- [RECORDS FOR THE TASK]:
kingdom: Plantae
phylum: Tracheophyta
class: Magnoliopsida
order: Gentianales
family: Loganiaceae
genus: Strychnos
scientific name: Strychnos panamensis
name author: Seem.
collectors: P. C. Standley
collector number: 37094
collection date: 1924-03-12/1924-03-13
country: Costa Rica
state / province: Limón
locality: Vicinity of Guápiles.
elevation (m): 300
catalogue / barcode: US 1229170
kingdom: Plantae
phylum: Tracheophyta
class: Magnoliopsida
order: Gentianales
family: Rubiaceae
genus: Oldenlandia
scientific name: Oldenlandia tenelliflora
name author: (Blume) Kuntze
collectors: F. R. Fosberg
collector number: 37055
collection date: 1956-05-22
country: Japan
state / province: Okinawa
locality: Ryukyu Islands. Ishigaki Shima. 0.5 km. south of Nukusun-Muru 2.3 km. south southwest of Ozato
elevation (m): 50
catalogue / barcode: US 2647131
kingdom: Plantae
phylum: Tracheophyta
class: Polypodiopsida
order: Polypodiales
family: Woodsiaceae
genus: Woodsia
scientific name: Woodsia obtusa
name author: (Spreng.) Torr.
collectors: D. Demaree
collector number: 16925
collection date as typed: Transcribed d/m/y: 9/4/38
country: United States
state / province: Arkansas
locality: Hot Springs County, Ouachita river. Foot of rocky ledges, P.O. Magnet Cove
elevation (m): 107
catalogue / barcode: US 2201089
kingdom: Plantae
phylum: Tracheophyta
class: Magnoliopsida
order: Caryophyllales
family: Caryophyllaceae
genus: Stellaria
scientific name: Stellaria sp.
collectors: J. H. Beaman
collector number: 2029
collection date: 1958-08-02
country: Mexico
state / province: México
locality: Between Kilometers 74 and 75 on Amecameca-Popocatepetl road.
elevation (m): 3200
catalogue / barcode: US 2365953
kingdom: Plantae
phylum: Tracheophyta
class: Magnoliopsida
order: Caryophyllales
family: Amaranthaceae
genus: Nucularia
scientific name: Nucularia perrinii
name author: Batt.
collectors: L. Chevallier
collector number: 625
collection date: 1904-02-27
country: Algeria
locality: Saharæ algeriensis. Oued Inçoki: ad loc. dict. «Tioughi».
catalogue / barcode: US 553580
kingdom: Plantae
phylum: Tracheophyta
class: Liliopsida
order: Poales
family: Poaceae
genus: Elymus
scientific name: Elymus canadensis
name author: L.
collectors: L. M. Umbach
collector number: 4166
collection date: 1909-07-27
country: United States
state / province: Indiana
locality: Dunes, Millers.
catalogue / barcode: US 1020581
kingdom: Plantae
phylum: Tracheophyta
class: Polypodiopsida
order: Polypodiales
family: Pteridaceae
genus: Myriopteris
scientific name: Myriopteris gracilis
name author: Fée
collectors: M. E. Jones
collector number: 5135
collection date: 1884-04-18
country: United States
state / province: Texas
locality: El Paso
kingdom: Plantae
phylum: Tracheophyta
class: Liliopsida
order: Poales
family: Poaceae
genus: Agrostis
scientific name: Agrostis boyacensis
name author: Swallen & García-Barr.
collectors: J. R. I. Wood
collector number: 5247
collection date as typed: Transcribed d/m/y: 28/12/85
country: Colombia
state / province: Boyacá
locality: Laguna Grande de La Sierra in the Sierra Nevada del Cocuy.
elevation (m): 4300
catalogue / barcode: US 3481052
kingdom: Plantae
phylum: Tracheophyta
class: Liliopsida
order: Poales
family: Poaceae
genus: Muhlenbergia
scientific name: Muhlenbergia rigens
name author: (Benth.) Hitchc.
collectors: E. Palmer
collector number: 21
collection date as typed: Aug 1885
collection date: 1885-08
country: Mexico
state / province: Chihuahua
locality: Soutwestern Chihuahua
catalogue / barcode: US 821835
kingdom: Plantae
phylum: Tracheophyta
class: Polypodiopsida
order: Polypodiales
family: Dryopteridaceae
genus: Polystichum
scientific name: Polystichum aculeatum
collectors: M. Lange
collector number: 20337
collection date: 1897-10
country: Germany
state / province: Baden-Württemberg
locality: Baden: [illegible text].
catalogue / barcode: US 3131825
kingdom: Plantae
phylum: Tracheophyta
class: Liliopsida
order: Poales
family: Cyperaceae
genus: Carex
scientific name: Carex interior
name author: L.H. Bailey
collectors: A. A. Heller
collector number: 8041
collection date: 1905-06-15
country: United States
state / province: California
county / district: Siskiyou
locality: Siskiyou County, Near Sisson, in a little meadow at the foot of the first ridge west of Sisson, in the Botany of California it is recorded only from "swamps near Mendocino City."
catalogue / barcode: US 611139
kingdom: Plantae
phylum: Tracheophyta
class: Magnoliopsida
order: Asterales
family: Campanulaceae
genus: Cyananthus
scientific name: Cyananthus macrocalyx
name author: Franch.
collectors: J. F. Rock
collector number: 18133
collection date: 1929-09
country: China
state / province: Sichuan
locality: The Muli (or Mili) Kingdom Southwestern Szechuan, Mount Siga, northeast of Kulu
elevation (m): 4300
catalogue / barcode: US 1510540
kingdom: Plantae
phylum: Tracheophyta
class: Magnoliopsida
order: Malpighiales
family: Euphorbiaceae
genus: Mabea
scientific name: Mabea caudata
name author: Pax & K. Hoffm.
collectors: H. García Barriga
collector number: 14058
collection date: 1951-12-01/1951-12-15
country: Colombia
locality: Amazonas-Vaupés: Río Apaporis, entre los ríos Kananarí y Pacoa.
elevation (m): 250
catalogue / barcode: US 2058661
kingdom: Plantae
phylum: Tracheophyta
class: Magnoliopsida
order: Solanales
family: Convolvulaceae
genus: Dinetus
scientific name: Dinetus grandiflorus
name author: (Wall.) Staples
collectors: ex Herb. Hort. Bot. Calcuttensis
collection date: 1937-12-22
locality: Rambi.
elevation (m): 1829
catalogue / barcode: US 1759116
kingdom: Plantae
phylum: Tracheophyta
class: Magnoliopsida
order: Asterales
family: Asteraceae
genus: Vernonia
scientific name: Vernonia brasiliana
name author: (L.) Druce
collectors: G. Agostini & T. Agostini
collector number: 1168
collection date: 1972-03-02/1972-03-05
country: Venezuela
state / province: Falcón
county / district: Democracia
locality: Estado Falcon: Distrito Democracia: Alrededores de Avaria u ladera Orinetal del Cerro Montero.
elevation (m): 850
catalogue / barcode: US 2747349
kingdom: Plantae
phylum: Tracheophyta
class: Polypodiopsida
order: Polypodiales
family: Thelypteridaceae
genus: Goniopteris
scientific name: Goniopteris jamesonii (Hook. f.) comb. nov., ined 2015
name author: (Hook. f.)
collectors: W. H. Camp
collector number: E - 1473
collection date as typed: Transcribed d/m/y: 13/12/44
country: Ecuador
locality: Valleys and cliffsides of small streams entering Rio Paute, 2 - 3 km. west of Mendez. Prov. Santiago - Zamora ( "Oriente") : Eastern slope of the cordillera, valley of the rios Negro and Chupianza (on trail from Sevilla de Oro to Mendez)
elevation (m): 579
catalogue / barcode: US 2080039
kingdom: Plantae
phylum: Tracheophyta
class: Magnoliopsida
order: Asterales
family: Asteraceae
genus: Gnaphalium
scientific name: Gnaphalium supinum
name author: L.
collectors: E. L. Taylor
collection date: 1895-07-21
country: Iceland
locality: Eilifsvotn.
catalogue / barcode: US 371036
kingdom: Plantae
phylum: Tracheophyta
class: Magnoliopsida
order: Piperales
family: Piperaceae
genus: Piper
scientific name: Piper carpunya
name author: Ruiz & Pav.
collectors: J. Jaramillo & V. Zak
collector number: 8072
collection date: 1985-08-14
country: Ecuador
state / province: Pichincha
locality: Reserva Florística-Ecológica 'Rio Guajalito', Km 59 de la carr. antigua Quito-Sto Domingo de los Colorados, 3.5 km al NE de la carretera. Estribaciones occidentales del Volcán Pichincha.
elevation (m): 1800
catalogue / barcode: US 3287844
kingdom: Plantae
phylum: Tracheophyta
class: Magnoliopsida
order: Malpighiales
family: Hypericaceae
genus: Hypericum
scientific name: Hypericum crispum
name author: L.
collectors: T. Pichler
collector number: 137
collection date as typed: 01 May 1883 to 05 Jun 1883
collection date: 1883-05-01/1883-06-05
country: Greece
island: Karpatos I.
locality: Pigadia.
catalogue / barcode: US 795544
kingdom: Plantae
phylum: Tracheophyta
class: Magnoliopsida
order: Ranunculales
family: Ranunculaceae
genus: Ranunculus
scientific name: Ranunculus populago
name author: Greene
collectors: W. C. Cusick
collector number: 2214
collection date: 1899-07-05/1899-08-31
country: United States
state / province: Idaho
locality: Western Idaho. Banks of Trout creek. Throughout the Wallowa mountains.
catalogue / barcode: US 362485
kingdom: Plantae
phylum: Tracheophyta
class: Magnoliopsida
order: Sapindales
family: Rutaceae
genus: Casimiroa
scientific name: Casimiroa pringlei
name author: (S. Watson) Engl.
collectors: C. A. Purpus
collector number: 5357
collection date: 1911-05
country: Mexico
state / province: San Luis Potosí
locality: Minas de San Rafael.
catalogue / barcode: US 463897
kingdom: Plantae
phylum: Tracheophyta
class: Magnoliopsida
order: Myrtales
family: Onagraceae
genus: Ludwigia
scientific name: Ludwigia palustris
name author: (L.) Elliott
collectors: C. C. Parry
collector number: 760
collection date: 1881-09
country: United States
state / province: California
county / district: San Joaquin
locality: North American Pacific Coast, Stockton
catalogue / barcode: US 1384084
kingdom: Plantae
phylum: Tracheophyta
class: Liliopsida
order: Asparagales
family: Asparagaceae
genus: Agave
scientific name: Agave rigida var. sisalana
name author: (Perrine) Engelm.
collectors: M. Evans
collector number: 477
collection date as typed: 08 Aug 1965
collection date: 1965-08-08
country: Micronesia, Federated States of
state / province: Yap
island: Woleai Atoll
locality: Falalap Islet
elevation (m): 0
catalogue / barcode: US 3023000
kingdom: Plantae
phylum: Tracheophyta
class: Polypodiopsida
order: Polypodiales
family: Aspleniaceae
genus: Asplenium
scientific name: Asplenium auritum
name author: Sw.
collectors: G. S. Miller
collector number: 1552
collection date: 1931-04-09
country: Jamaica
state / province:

- [EXERCISE TASK]:
Copy out the rows once more, from the line containing "order: Solanales" through the line containing "elevation (m): 850", with both of those lines included.

- [EXERCISE SOLUTION]:
order: Solanales
family: Convolvulaceae
genus: Dinetus
scientific name: Dinetus grandiflorus
name author: (Wall.) Staples
collectors: ex Herb. Hort. Bot. Calcuttensis
collection date: 1937-12-22
locality: Rambi.
elevation (m): 1829
catalogue / barcode: US 1759116
kingdom: Plantae
phylum: Tracheophyta
class: Magnoliopsida
order: Asterales
family: Asteraceae
genus: Vernonia
scientific name: Vernonia brasiliana
name author: (L.) Druce
collectors: G. Agostini & T. Agostini
collector number: 1168
collection date: 1972-03-02/1972-03-05
country: Venezuela
state / province: Falcón
county / district: Democracia
locality: Estado Falcon: Distrito Democracia: Alrededores de Avaria u ladera Orinetal del Cerro Montero.
elevation (m): 850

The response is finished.